# What type of diffuser goes on the back wall?



## jmtenthusiast (Jan 23, 2016)

What type of diffuser goes on the back wall? In other words, what frequencies will I build for, low to high?

http://www.mh-audio.nl/DiffusorCalculator.asp

The front wall is 3" rockwool, sides will be with rockwool as well as ceiling. 1/2 of the back wall is 3" rockwool. 

Dimensions of room, 8 ' ceiling, 12 feet wide, 20' in depth.

Thanks!


----------



## bpape (Sep 14, 2006)

What is the room going to be used for? HT? 2 channel? Studio? I assume HT?


----------



## jmtenthusiast (Jan 23, 2016)

Home Theater


----------



## jmtenthusiast (Jan 23, 2016)

Diffuser will go at the top of the garage door.


----------



## bpape (Sep 14, 2006)

Up there it's more for flutter echo so I would build for higher frequencies.


----------



## jmtenthusiast (Jan 23, 2016)

bpape said:


> Up there is's more for flutter echo so I would build for higher frequencies.

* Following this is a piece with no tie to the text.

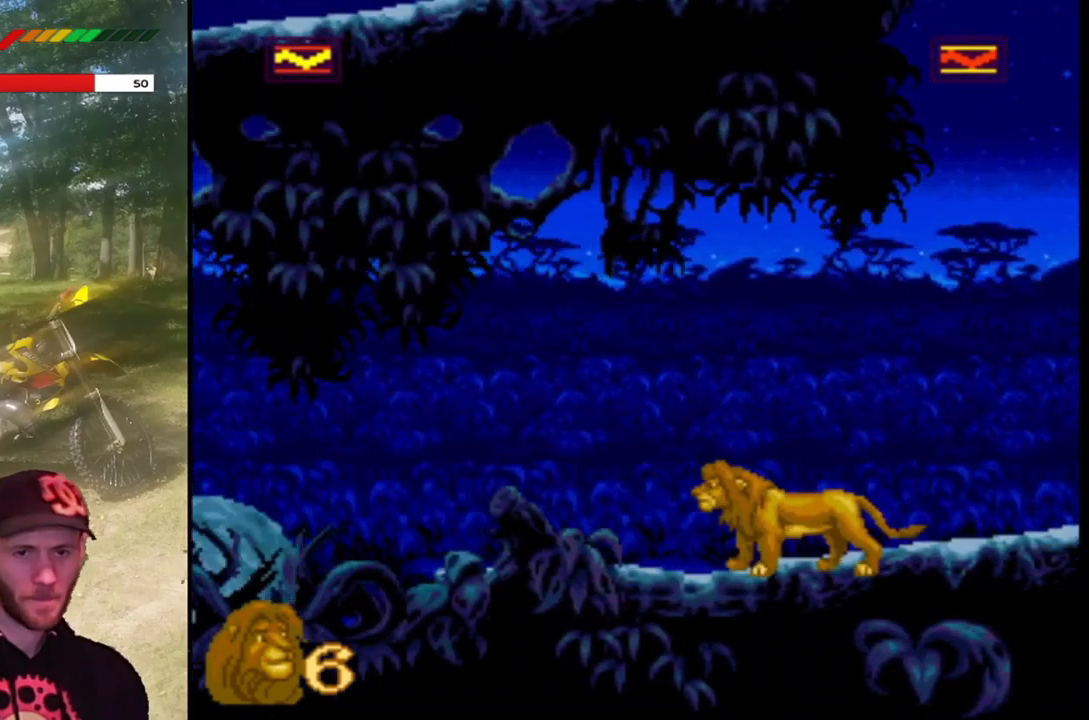
{"buttons": [], "left_stick": "center", "events": [[66, "DPAD_LEFT", "down"], [333, "DPAD_LEFT", "up"]]}
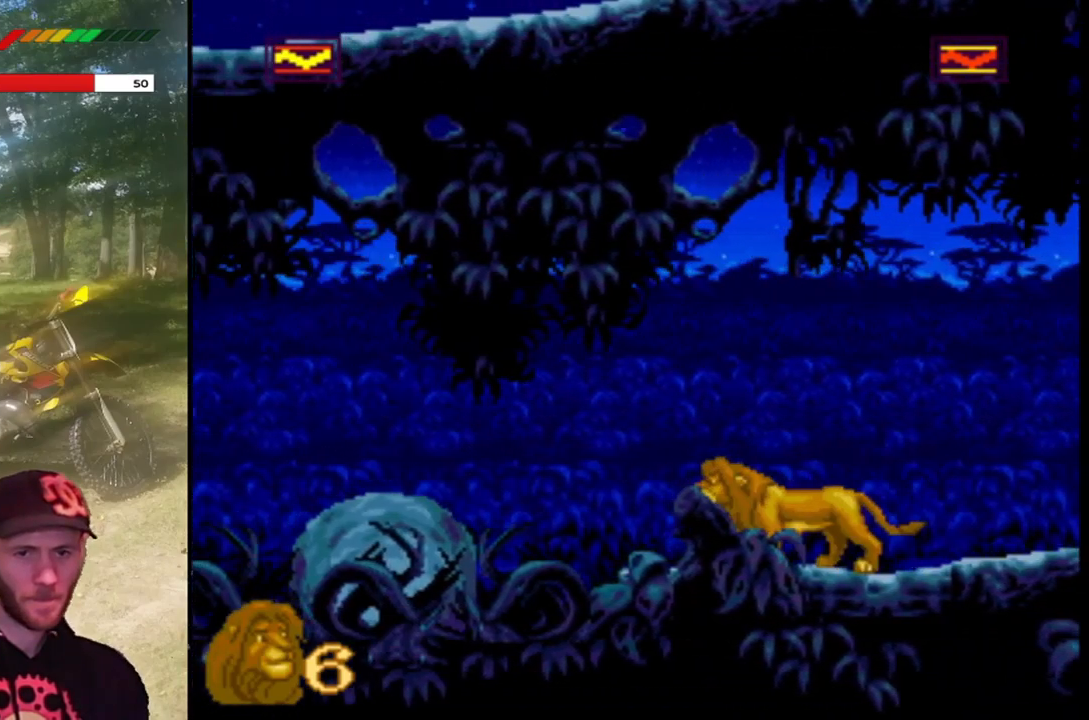
{"buttons": ["CROSS", "DPAD_LEFT"], "left_stick": "center", "events": [[267, "DPAD_LEFT", "down"], [334, "CROSS", "down"]]}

What's considered higher frequencies?

Also, would it be a better idea to move the absorption panel to the top and put the diffuser at the 2/3rd's spot? If so, would I build diffuser for different frequencies?


----------



## jmtenthusiast (Jan 23, 2016)

How far behind my AT screen should my speakers be? 2"? 6"?


----------



## NBPk402 (Feb 21, 2012)

Are you leaving the garage door as functional? We stuffed ours with insulation, and screwed it together to stop it from vibrating. We also built a fake wall up in front of it and stuffed it with insulation.


----------



## jmtenthusiast (Jan 23, 2016)

ellisr63 said:


> Are you leaving the garage door as functional? We stuffed ours with insulation, and screwed it together to stop it from vibrating. We also built a fake wall up in front of it and stuffed it with insulation.


Yes, it will be functional.


----------



## jmtenthusiast (Jan 23, 2016)

bpape said:


> Up there is's more for flutter echo so I would build for higher frequencies.


What do you consider "higher" frequencies? Is it 500 to 20K?


----------



## bpape (Sep 14, 2006)

Flutter echo I would say about 800 and up.


----------



## jmtenthusiast (Jan 23, 2016)

bpape said:


> Flutter echo I would say about 800 and up.


ha! You don't know who you're dealing with. 800 means a lot to me, but what does "on up" mean? LOL Do you mean I should make a diffuser that handles 800 to 20,000?


I have 20" x 8' of space to work with. How many diffusor panels do you think I need? Should I fill up the space? Should each panel handle a different range or should all the panels be identical?

Thanks for your help. This is getting fairly exciting. haha


----------



## NBPk402 (Feb 21, 2012)

jmtenthusiast said:


> ha! You don't know who you're dealing with. 800 means a lot to me, but what does "on up" mean? LOL Do you mean I should make a diffuser that handles 800 to 20,000?


I believe that is what Bryan meant.


----------



## bpape (Sep 14, 2006)

You won't get a well type diffuser to cover that wide a range without breaking some rules of design. A Poly-cylindrical diffuser can do that wide range though.


----------